Goodwill represents cost in excess of fair values assigned to the underlying net assets of acquired businesses.  Goodwill is subject to impairment testing, which is performed by the Company as of the first day of the fourth quarter of each fiscal year, unless circumstances dictate more frequent testing.  For testing purposes, the Company uses components of its operating segments; components of a segment having similar economic characteristics are combined.  The annual impairment test is a two-step process.  The first step is the estimation of fair value of reporting units that have goodwill.  If this estimate indicates that impairment potentially exists, the second step (step two) is performed.  Step two, used to measure the amount of goodwill impairment loss, compares the implied fair value of goodwill to the carrying value.  In step two the Company is required to allocate the fair value of each reporting unit, as determined in step one, to the fair value of the reporting unit’s assets and liabilities, including unrecognized intangible assets and corporate allocation where applicable, in a hypothetical purchase price allocation as if the reporting unit had been purchased on that date.  If the implied fair value of goodwill is less than the carrying value, an impairment charge is recorded.  Inputs to that model include various estimates, including cash flow projections, and assumptions.  Some of the inputs are highly subjective and are affected by changes in business conditions and other factors.  Changes in any of the inputs could have an effect on future tests and result in material impairment charges.

Income Taxes

Deferred tax assets and liabilities are recognized when differences arise between the treatment of certain items for financial statement and tax purposes.  Realization of certain components of deferred tax assets is dependent upon the occurrence of future events.  The Company records valuation allowances to reduce its deferred tax assets to the amount it believes is more likely than not to be realized.  These valuation allowances can be impacted by changes in tax laws, changes to statutory tax rates, and future taxable income levels and are based on the Company’s judgment, estimates, and assumptions regarding those future events.  In the event the Company were to determine that it would not be able to realize all or a portion of the net deferred tax assets in the future, the Company would increase the valuation allowance through a charge to income tax expense in the period that such determination is made.  Conversely, if the Company were to determine that it would be able to realize its deferred tax assets in the future, in excess of the net carrying amounts, the Company would decrease the recorded valuation allowance through a decrease to income tax expense in the period that such determination is made.

The Company provides for uncertain tax positions and the related interest and penalties, if any, based upon management’s assessment of whether a tax benefit is more likely than not to be sustained upon examination by tax authorities.  Tax benefits for uncertain tax positions that are recognized in the financial statements are measured as the largest amount of benefit, determined on a cumulative probability basis, that is more likely than not to be realized upon ultimate settlement.  To the extent the Company prevails in matters for which a liability for an uncertain tax position is established or is required to pay amounts in excess of the liability, the Company’s effective tax rate in a given financial statement period may be affected.

Environmental Reserves

The Company recognizes an environmental liability when it is probable the liability exists and the amount is reasonably estimable.  The Company estimates the duration and extent of its remediation obligations based upon reports of outside consultants; internal analyses of clean-up costs, ongoing monitoring costs, and estimated legal fees; communications with regulatory agencies; and changes in environmental law.  If the Company were to determine that its estimates of the duration or extent of its environmental obligations were no longer accurate, the Company would adjust its environmental liabilities accordingly in the period that such determination is made.  Estimated future expenditures for environmental remediation are not discounted to their present value.  Accrued environmental liabilities are not reduced by potential insurance reimbursements.

Dataset records ->
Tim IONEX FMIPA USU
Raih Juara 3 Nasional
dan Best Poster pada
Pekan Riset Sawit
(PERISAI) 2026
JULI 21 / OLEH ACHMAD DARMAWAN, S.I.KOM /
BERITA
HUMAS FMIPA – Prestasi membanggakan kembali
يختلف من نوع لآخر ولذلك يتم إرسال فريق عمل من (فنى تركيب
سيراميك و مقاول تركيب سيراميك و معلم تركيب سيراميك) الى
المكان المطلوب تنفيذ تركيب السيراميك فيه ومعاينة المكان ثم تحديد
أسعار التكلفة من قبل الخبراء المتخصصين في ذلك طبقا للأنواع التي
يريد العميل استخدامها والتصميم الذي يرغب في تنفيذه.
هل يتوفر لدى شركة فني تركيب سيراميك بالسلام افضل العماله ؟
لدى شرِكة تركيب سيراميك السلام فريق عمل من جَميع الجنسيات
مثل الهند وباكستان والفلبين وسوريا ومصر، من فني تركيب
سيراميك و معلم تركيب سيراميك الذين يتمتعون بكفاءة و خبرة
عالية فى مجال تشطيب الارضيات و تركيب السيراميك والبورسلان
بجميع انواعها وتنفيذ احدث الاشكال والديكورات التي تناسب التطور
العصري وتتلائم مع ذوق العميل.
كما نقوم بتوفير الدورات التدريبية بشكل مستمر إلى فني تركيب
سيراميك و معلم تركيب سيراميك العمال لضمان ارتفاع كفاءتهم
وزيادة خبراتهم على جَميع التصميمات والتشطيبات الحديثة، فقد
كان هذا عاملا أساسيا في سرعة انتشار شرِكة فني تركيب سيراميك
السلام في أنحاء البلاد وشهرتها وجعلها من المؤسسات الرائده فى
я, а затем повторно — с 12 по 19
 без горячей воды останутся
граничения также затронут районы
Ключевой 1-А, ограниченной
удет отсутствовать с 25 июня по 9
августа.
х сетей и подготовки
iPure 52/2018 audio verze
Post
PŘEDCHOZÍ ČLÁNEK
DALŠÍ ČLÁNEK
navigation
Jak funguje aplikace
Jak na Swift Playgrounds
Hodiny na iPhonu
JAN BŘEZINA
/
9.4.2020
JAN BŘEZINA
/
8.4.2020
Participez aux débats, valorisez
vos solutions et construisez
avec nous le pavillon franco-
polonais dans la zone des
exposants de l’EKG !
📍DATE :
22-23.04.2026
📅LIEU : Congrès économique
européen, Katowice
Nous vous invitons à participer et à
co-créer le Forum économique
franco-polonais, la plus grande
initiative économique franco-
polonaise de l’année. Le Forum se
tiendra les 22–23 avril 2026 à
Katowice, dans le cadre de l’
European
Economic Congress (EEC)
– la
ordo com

WORK ITEM A -> Retype the passage on accounting policies, everything from "Environmental Reserves" down to "potential insurance reimbursements.".
WORK ITEM B -> In the dataset entries, update everything from the start of the entries down to the line containing "عالية فى مجال" so that "Best Poster" becomes "Top Poster", and give back only those lines with nothing else altered.

TASK SOLUTION A ->
Environmental Reserves

The Company recognizes an environmental liability when it is probable the liability exists and the amount is reasonably estimable.  The Company estimates the duration and extent of its remediation obligations based upon reports of outside consultants; internal analyses of clean-up costs, ongoing monitoring costs, and estimated legal fees; communications with regulatory agencies; and changes in environmental law.  If the Company were to determine that its estimates of the duration or extent of its environmental obligations were no longer accurate, the Company would adjust its environmental liabilities accordingly in the period that such determination is made.  Estimated future expenditures for environmental remediation are not discounted to their present value.  Accrued environmental liabilities are not reduced by potential insurance reimbursements.

TASK SOLUTION B ->
Tim IONEX FMIPA USU
Raih Juara 3 Nasional
dan Top Poster pada
Pekan Riset Sawit
(PERISAI) 2026
JULI 21 / OLEH ACHMAD DARMAWAN, S.I.KOM /
BERITA
HUMAS FMIPA – Prestasi membanggakan kembali
يختلف من نوع لآخر ولذلك يتم إرسال فريق عمل من (فنى تركيب
سيراميك و مقاول تركيب سيراميك و معلم تركيب سيراميك) الى
المكان المطلوب تنفيذ تركيب السيراميك فيه ومعاينة المكان ثم تحديد
أسعار التكلفة من قبل الخبراء المتخصصين في ذلك طبقا للأنواع التي
يريد العميل استخدامها والتصميم الذي يرغب في تنفيذه.
هل يتوفر لدى شركة فني تركيب سيراميك بالسلام افضل العماله ؟
لدى شرِكة تركيب سيراميك السلام فريق عمل من جَميع الجنسيات
مثل الهند وباكستان والفلبين وسوريا ومصر، من فني تركيب
سيراميك و معلم تركيب سيراميك الذين يتمتعون بكفاءة و خبرة
عالية فى مجال تشطيب الارضيات و تركيب السيراميك والبورسلان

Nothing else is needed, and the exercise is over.